Every now and then I get an email lauding something like the newest Eucharistic Prayer used in homeless ministry. In fact, I got one the other day, and from what I could gather from the string of emails attached to this prayer there is a perceived need for “simpler language” (their words, not mine) to be used at these services. I read on, and what struck me was not that the language in the prayer had been simplified – in fact, I’m not sure it had. There remained words like “nomad,” as well as this particularly troubling sentence: “He [Jesus] died in our place, making a full atonement for the sins of the whole world, the perfect sacrifice, once and for all.” Even if you know what the word “atonement” means, I don’t believe it gives you a window in substitutionary atonement theology – a dubious concept at best – or the ability to understand what even theologian have argued about for seventeen hundred years.
I’m not picking on this particular group of people. My point is that we do nonsensical stuff like this all the time when we don’t stop to consider the audience we are trying to reach. There was, for example, a reference to God in this particular prayer as the “owner of all things.” Is that supposed to comfort the homeless in some way, I wonder, because I’m not sure it would. What’s more, I’m not sure how comforting the concept of “Jesus’ death on the cross for your sins” is to someone who has very little, who may well be suffering from a serious mental illness, and whose prospects may well be bleak.

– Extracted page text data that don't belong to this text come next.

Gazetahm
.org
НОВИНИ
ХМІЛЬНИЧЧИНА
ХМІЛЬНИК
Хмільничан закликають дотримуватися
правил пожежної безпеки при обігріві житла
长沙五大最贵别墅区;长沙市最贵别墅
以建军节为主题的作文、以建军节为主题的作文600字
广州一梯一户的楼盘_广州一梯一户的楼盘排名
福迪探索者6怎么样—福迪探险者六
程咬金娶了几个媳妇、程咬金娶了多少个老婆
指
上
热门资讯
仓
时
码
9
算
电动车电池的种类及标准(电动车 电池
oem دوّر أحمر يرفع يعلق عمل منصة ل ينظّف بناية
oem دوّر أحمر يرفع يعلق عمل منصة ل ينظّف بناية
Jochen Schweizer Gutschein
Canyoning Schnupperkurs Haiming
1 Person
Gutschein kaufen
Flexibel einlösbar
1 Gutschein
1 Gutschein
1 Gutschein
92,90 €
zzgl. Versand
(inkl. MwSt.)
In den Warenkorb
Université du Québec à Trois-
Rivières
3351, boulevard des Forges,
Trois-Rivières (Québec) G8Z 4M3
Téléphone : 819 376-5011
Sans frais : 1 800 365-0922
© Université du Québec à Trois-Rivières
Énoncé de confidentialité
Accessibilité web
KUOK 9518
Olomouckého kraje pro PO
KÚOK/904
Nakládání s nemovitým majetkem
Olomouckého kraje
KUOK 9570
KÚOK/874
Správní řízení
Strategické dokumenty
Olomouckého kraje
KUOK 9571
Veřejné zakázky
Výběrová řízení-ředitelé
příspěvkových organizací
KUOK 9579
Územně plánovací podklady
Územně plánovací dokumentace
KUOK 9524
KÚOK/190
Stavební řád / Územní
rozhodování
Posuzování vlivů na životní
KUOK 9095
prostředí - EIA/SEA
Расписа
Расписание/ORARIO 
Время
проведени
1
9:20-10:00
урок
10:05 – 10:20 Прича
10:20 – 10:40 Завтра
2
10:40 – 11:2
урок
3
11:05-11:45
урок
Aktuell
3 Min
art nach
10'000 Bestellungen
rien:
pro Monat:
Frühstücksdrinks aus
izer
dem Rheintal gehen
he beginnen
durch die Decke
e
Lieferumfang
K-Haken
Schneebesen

In fact, in our contemporary times I have to wonder how helpful the idea of substitutionary atonement is for anybody who is struggling. Even if we accept the proposition that Jesus had to die to appease an angry God who was so outraged at our sins He felt someone had to die [I don’t accept it, by the way], how precisely does that help someone who is about to lose their home, or can’t feed their family, or faces a serious illness? I can’t imagine too many of us would be callous enough to overtly say, “Well, Bob, I know your son has been given six months to live, but – hey! – the good news is Jesus died for all of our sins so don’t worry, be happy!” Why, then, are we interested in saying the same thing in a covert way in our liturgies?

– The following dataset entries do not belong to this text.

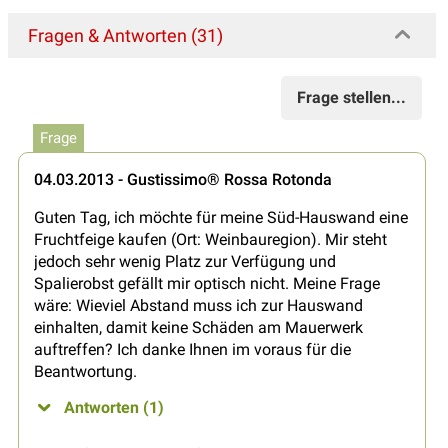
Fragen & Antworten (31)
Frage stellen...
Frage
04.03.2013 - Gustissimo® Rossa Rotonda
Guten Tag, ich möchte für meine Süd-Hauswand eine
Fruchtfeige kaufen (Ort: Weinbauregion). Mir steht
jedoch sehr wenig Platz zur Verfügung und
Spalierobst gefällt mir optisch nicht. Meine Frage
wäre: Wieviel Abstand muss ich zur Hauswand
einhalten, damit keine Schäden am Mauerwerk
auftreffen? Ich danke Ihnen im voraus für die
Beantwortung.
Antworten (1)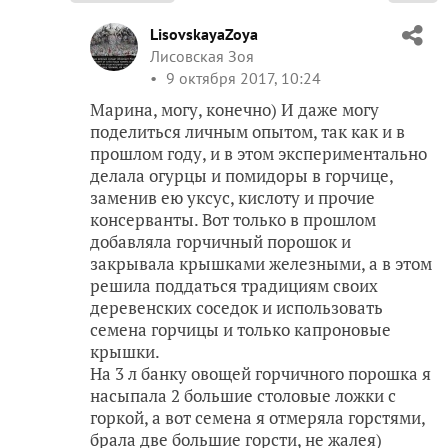
LisovskayaZoya
Лисовская Зоя
9 октября 2017, 10:24
Марина, могу, конечно) И даже могу
поделиться личным опытом, так как и в
прошлом году, и в этом экспериментально
делала огурцы и помидоры в горчице,
заменив ею уксус, кислоту и прочие
консерванты. Вот только в прошлом
добавляла горчичный порошок и
закрывала крышками железными, а в этом
решила поддаться традициям своих
деревенских соседок и использовать
семена горчицы и только капроновые
крышки.
На 3 л банку овощей горчичного порошка я
насыпала 2 большие столовые ложки с
горкой, а вот семена я отмеряла горстями,
брала две большие горсти, не жалея)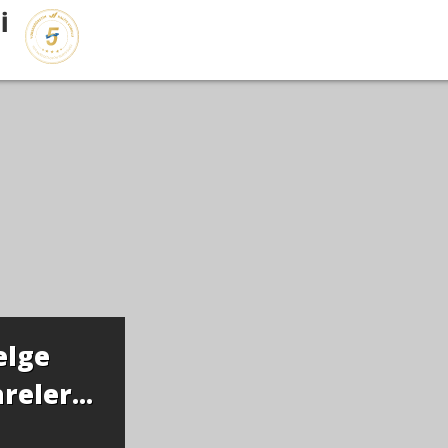
İ
elge
eler...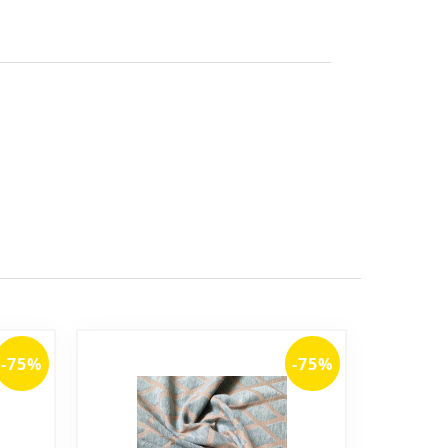
-75%
-75%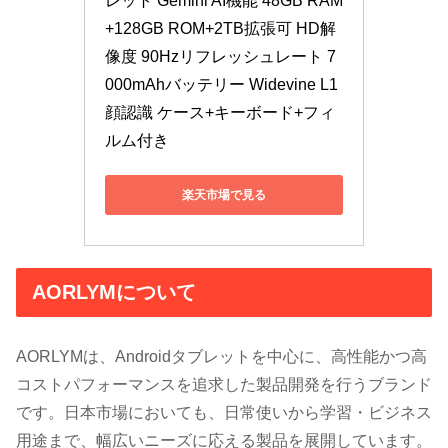
レット Gemini AI機能 48GB RAM
+128GB ROM+2TB拡張可 HD解
像度 90Hzリフレッシュレート 7
000mAhバッテリー Widevine L1 
顔認識 ケース+キーボード+フィ
ルム付き
楽天市場で見る
AORLYMについて
AORLYMは、Androidタブレットを中心に、高性能かつ高
コストパフォーマンスを追求した製品開発を行うブランド
です。日本市場においても、日常使いから学習・ビジネス
用途まで、幅広いニーズに応える製品を展開しています。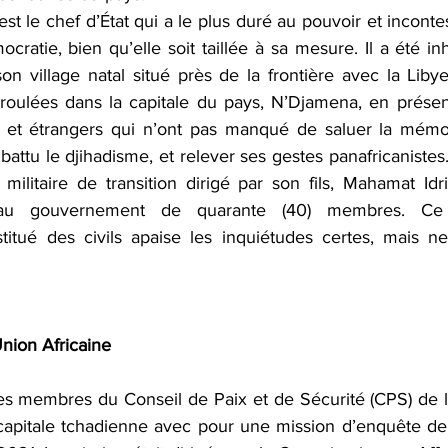
 est le chef d’État qui a le plus duré au pouvoir et inconte
ocratie, bien qu’elle soit taillée à sa mesure. Il a été in
on village natal situé près de la frontière avec la Liby
déroulées dans la capitale du pays, N’Djamena, en présen
ins et étrangers qui n’ont pas manqué de saluer la mém
ttu le djihadisme, et relever ses gestes panafricanistes
 militaire de transition dirigé par son fils, Mahamat Idr
 gouvernement de quarante (40) membres. Ce 
titué des civils apaise les inquiétudes certes, mais ne 
Union Africaine
les membres du Conseil de Paix et de Sécurité (CPS) de l
 capitale tchadienne avec pour une mission d’enquête de 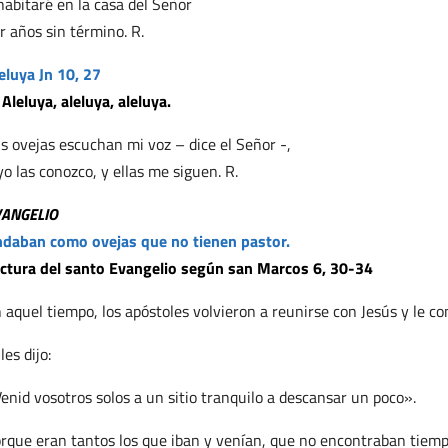
habitaré en la casa del Señor
r años sin término. R.
eluya Jn 10, 27
 Aleluya, aleluya, aleluya.
s ovejas escuchan mi voz – dice el Señor -,
yo las conozco, y ellas me siguen. R.
VANGELIO
daban como ovejas que no tienen pastor.
ctura del santo Evangelio según san Marcos 6, 30-34
 aquel tiempo, los apóstoles volvieron a reunirse con Jesús y le c
 les dijo:
enid vosotros solos a un sitio tranquilo a descansar un poco».
rque eran tantos los que iban y venían, que no encontraban tiemp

There are as many explanations offered for the implosion of mainline Christianity as there are people offering explanations, and most of those explanations probably have a shred of truth in them. I can’t help but wonder, however, if any of those shreds would matter if Christianity as presented by institutional religion was relevant to the lives of real people living in the real world. Even if Jesus did buy everyone a “get out of hell free card” with his death, that isn’t a fact relevant to anything that happens before my death! I can’t help but believe it would be far better to say to the homeless, “You are children of God and you carry God within you. Your circumstances right now aren’t the best, but you can tell from our actions that we love you and stand with you.” I believe that if we could show that was true through our actions we could leave the grape juice and crackers at home, we could use whatever language worked best in our conversations, and we would transform lives so far beyond the ability of most of our current practices that we would abandon them immediately.
Then again, that kind of engagement involves personal risk and abandoning our self-declared positions of superiority. Unless we have worked on our egos for some time, that may be a blow they are not willing to bear.